• [Esercizi proposti]:
[1] Rispondi in base al brano da leggere:
(a) Quale profumo si diffonde ancora nell'aria?
(b) Quali carceri vengono nominate a proposito dei diari di Albert Speer?
(c) Su quale necessità Speer torna e ritorna?
[2] Riprendi il brano da leggere dopo la sua ultima frase e continua in prima persona, mantenendo lo stesso tono.

• [Brano da leggere]:
Nelle puntate precedenti:
> Childfree .1: Sul non volere figli
> Childfree .2: Una questione terminologica

Nel guscio

Mi rannicchio nel mio angolino mentre il profumo del pane riscaldato sul calorifero si diffonde ancora nell’aria.
Catturo la sera dentro il soggiorno lasciando accesa soltanto una lampada, sotto il cui cono di luce mi appoggio a leggere.
Il silenzio mi cade immacolato sulle spalle.
Scorro lente le pagine dei diari di Albert Speer nelle carceri: Norimberga poi Spandau. Allo stesso modo deve scorrere il tempo in luoghi simili, ristretti e costretti ma al tempo stesso dilatati, definiti soltanto da regolamenti e corvée quotidiane che tuttavia non bastano ad articolare il vuoto e l’assenza che regnano nelle celle.
Per questo Speer torna e ritorna sulla necessità di darsi una routine personale.

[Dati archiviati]
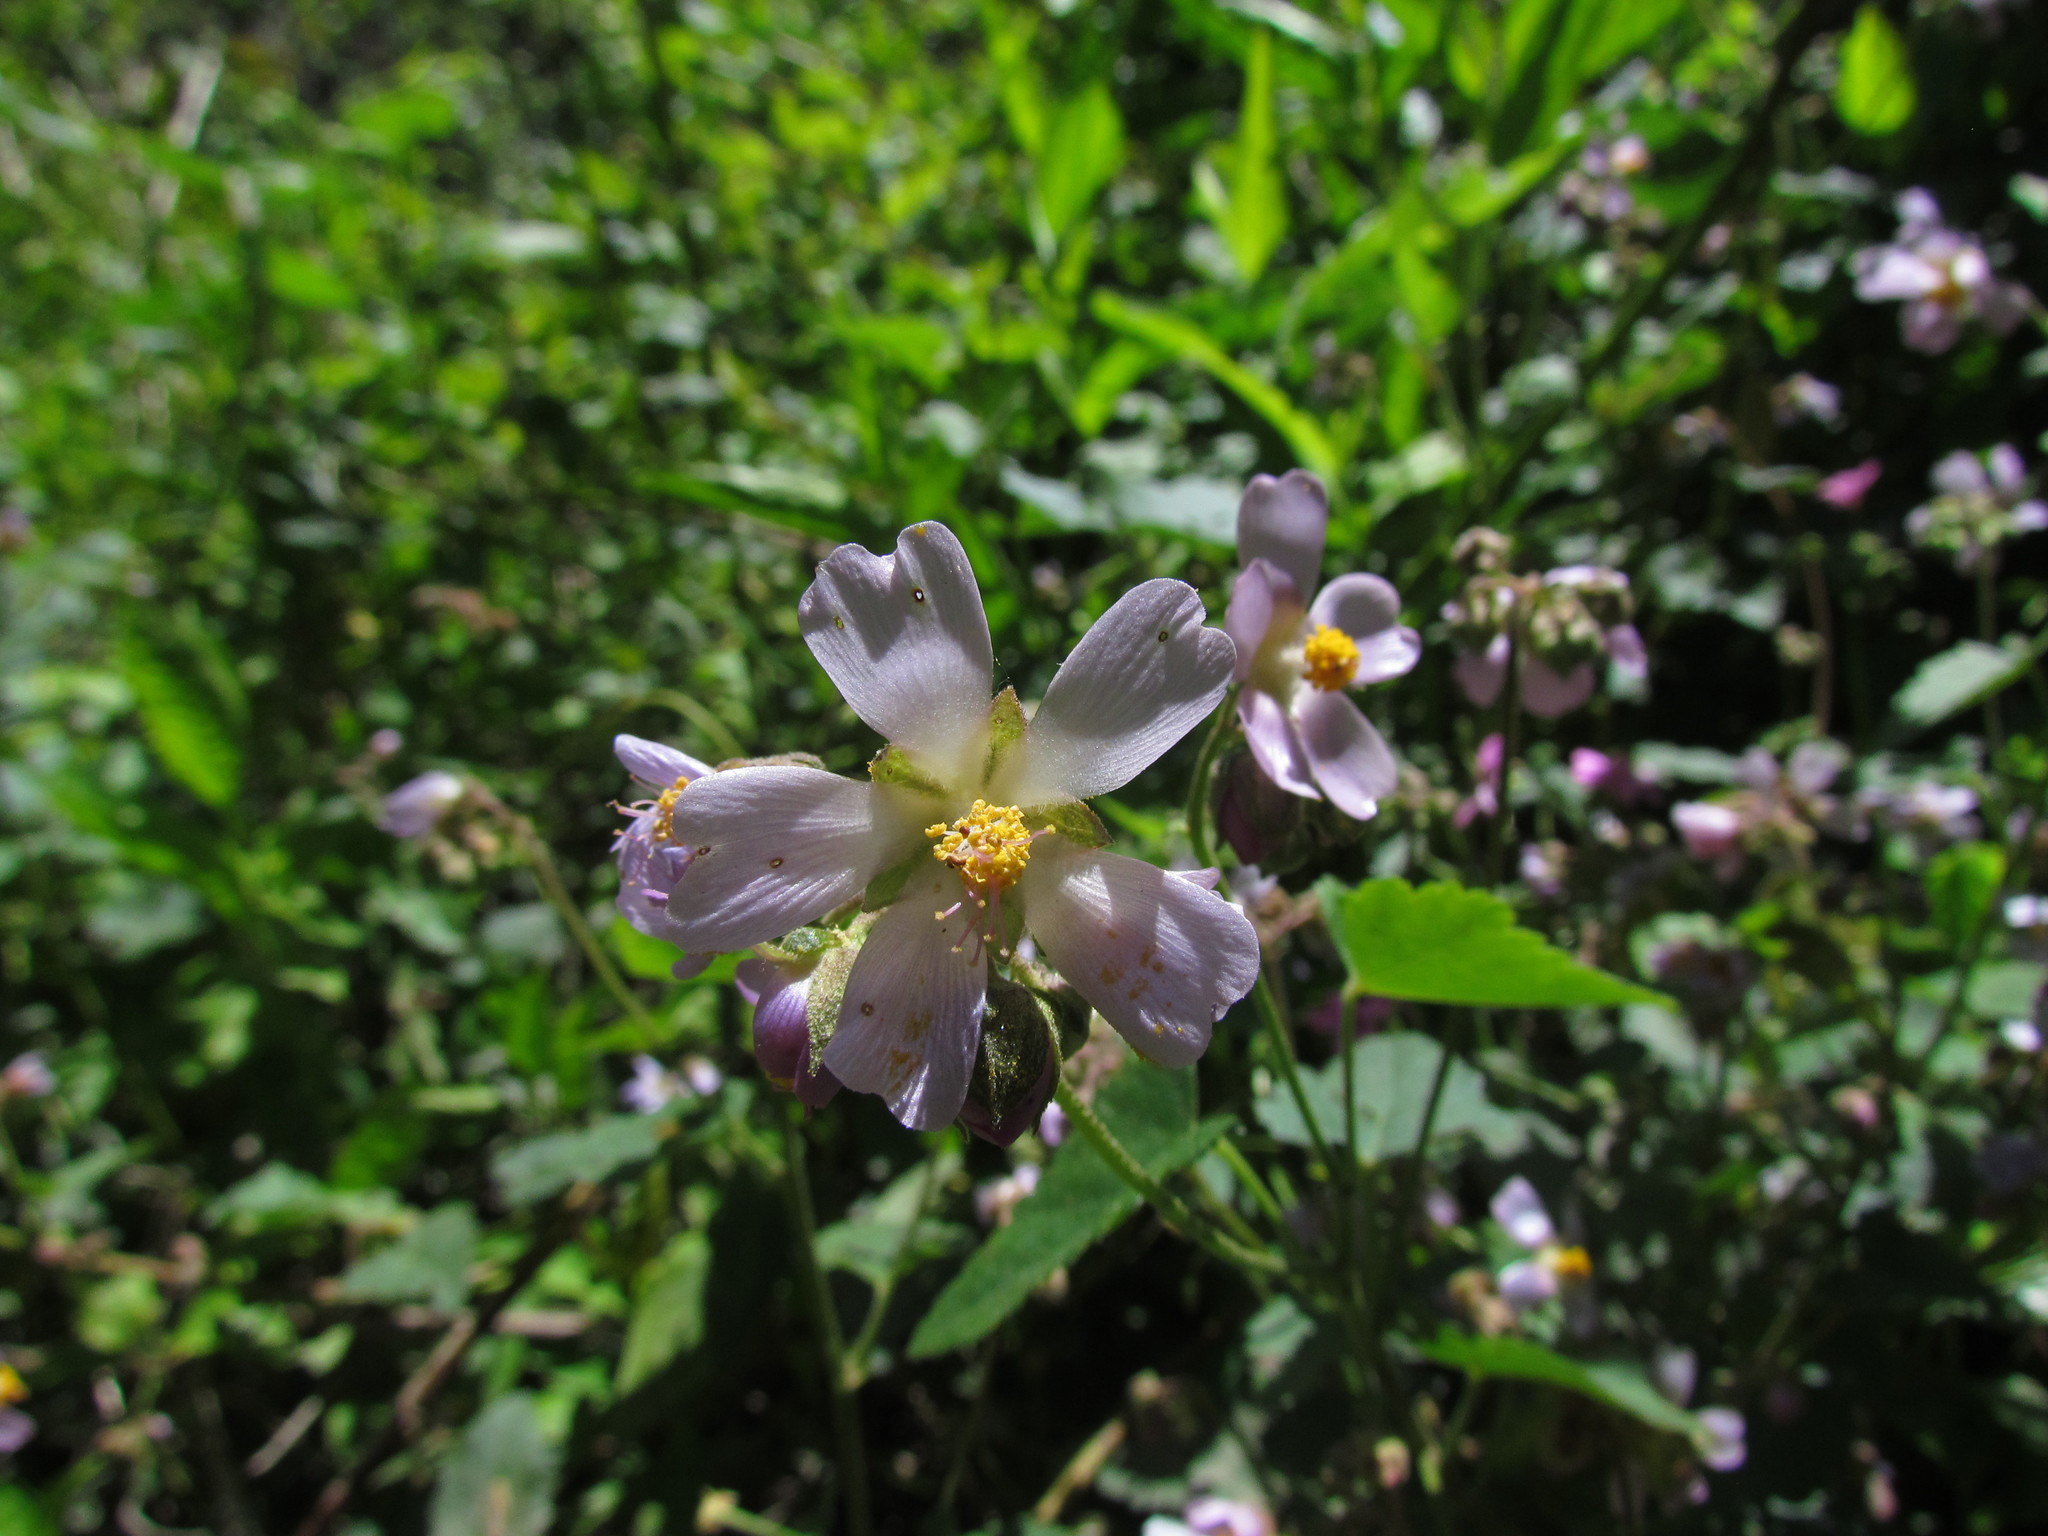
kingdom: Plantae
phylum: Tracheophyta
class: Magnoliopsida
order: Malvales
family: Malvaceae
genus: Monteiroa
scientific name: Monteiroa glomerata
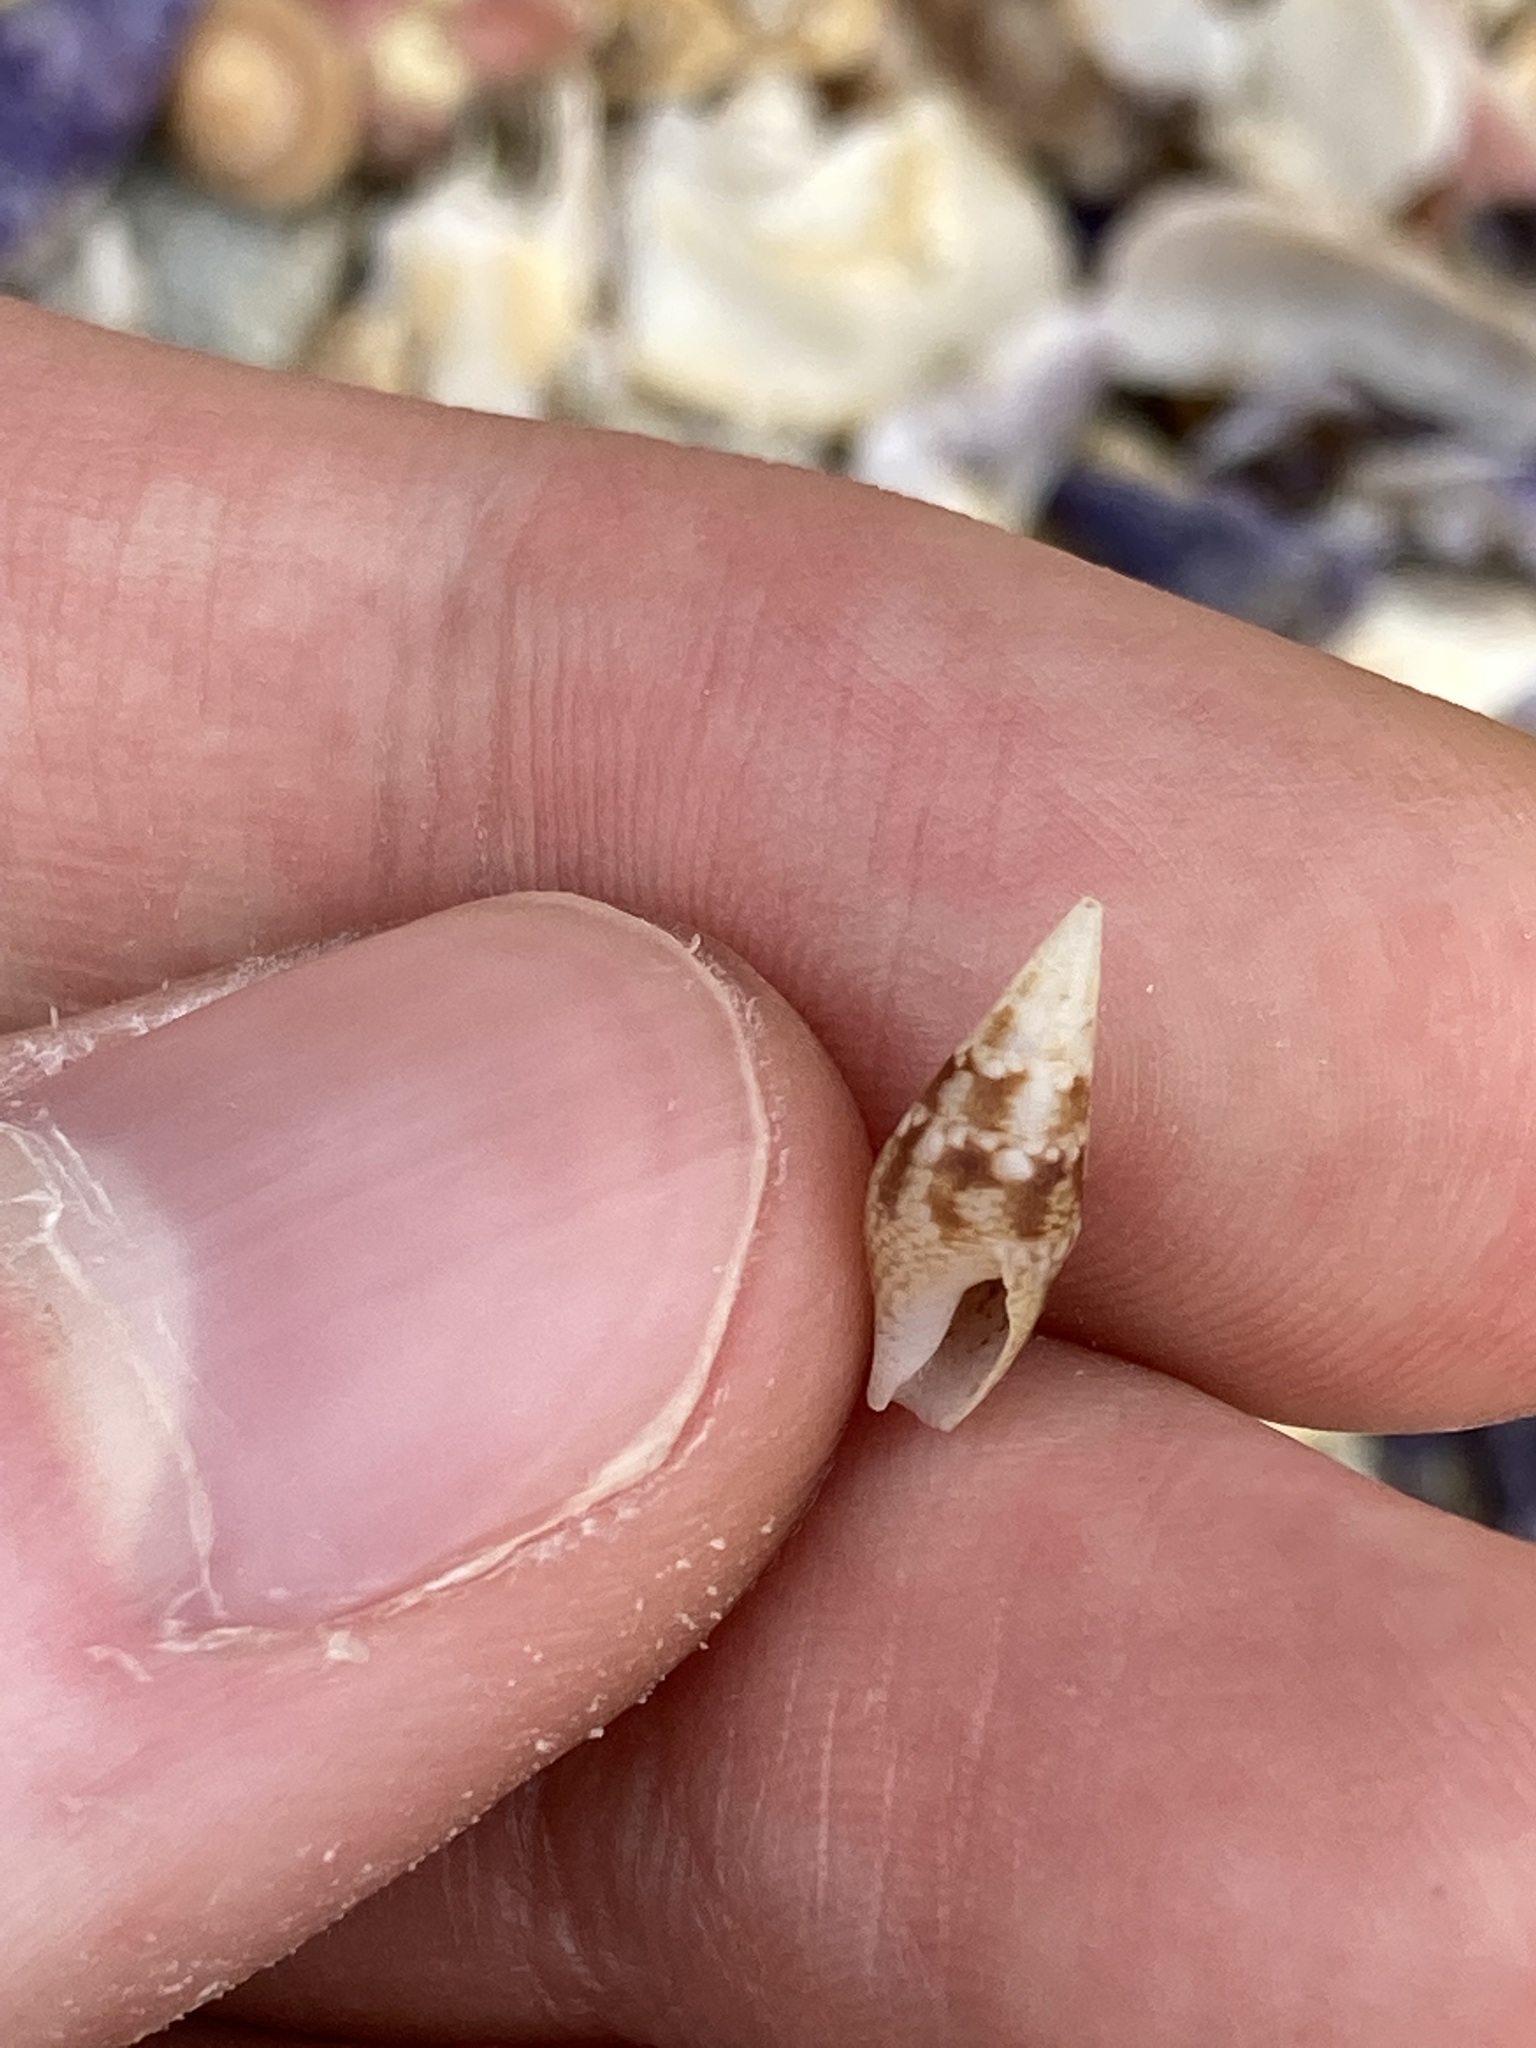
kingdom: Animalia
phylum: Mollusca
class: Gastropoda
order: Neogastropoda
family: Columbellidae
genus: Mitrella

• [Soluzioni per numero]:
[1]
(a) Il profumo del pane riscaldato sul calorifero.
(b) Norimberga e poi Spandau.
(c) Sulla necessità di darsi una routine personale.

[2]
Tra le attività da portare avanti con costanza per non abbruttirsi, c’è anche scrivere: le lettere, il diario – che in parte è già resoconto storico -, il tentativo di un più ricco memoriale che tratteggi la figura di Hitler quale lui la conobbe privatamente.

E’ un libro pesante, dalla copertina rigida e le parole scritte in piccolo.
E come nelle clausole dei contratti, nelle parole piccole si nasconde il colpo basso.
La lucidità dell’architetto del Reich dipinge con chiarezza tratti di Hitler noti (la mitomania), e altri che mi han fatto gelare il sangue (la capacità affabulatoria sui singoli uomini, al di fuori di qualsiasi contesto scenografico e mitografico, e la sua cognizione di causa rispetto a svariati argomenti, dei quali si serviva per marcare con l’aura dell’inesorabilità le proprie imposizioni. Un modo di essere che conosco e riconosco bene).

Al pari di Speer, che nel guscio della sua cella ha portato avanti il lavoro sulle sue memorie, anch’io sto vivendo questo periodo di ritiro entro il guscio della mia casa, dalla quale sortisco ben poco, come l’occasione per fare il punto su di me.
E sento che l’architetto mi è affine per più di un motivo.
E’ un borghese, né mediocre né eccellente come vorrebbe.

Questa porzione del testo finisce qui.